TOKYO, June 20 (Reuters) – Benchmark Tokyo rubber futures extended declines on Tuesday and touched a near two-week low after data showed domestic rubber inventories grew 3 percent and the world’s No.2 producer, Indonesia, said it was not worried about a recent slump in prices as market fundamentals remained strong.
Moenarji Soedargo, chairman of the Indonesian Rubber Association (Gapkindo), made the comment after a weekend meeting of the main international rubber producer group, held in Indonesia.
“There probably would be no (production) cuts from the meeting, though some market participants had projected a curb,” said a Tokyo-based dealer. “The decline also may have reflected the unwinding of positions that had built up recently.”

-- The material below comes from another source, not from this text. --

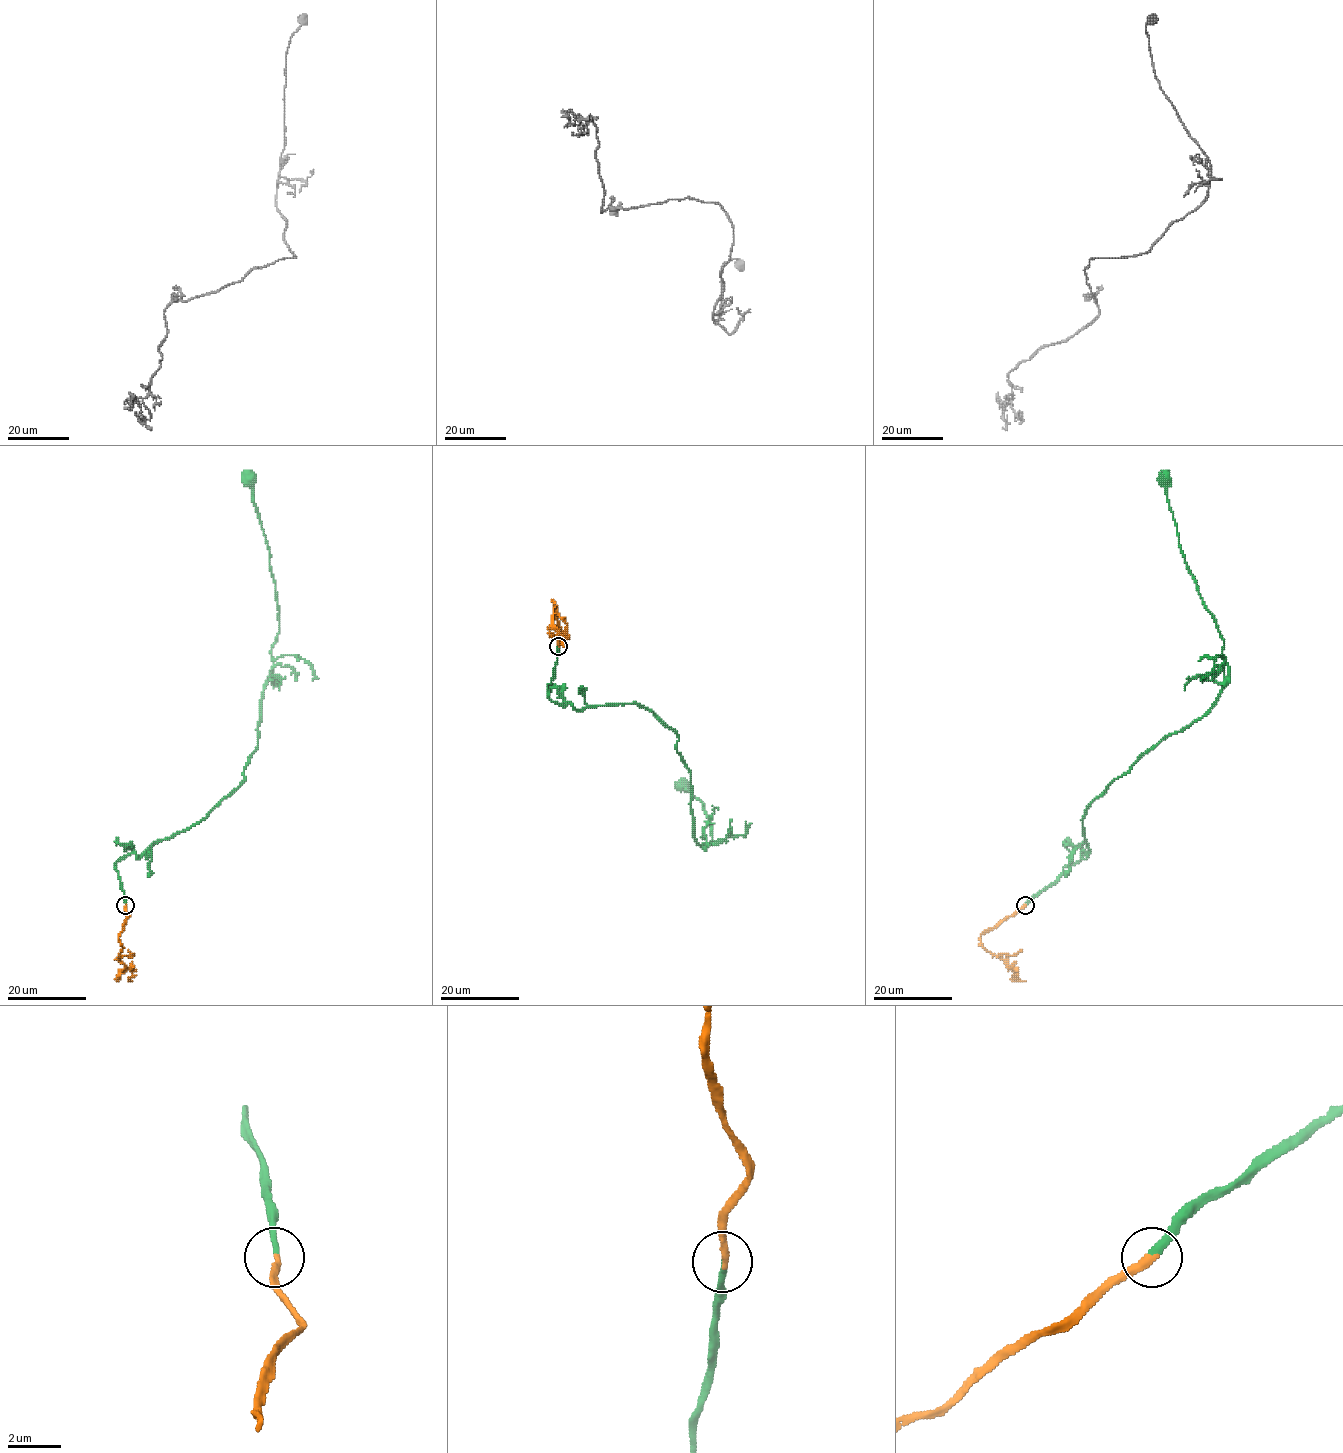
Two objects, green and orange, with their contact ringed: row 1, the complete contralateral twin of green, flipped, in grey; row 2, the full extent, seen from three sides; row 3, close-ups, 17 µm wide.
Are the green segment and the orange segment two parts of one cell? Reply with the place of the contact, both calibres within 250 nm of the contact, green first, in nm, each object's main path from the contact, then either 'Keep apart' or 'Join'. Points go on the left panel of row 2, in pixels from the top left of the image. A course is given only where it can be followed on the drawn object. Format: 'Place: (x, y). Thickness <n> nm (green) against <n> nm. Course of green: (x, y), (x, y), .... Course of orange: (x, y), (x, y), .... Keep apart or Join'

Crude rubber inventories at Japanese ports stood at 4,727 tonnes as of June. 10, up 3 percent from the last inventory date, data from the Rubber Trade Association of Japan showed on Tuesday.
The Tokyo Commodity Exchange rubber contract for November delivery finished 4.9 yen lower at 190.3 yen ($1.70) per kg after touching 181.1 yen, the lowest since June 8.
The most-active rubber contract on the Shanghai futures exchange for September delivery fell 105 yuan to finish at 12,630 yuan ($1,849) per tonne after touching a near one-week low.
The front-month rubber contract on Singapore’s SICOM exchange for July delivery last traded at 139.2 U.S. cents per kg, down 2 cents.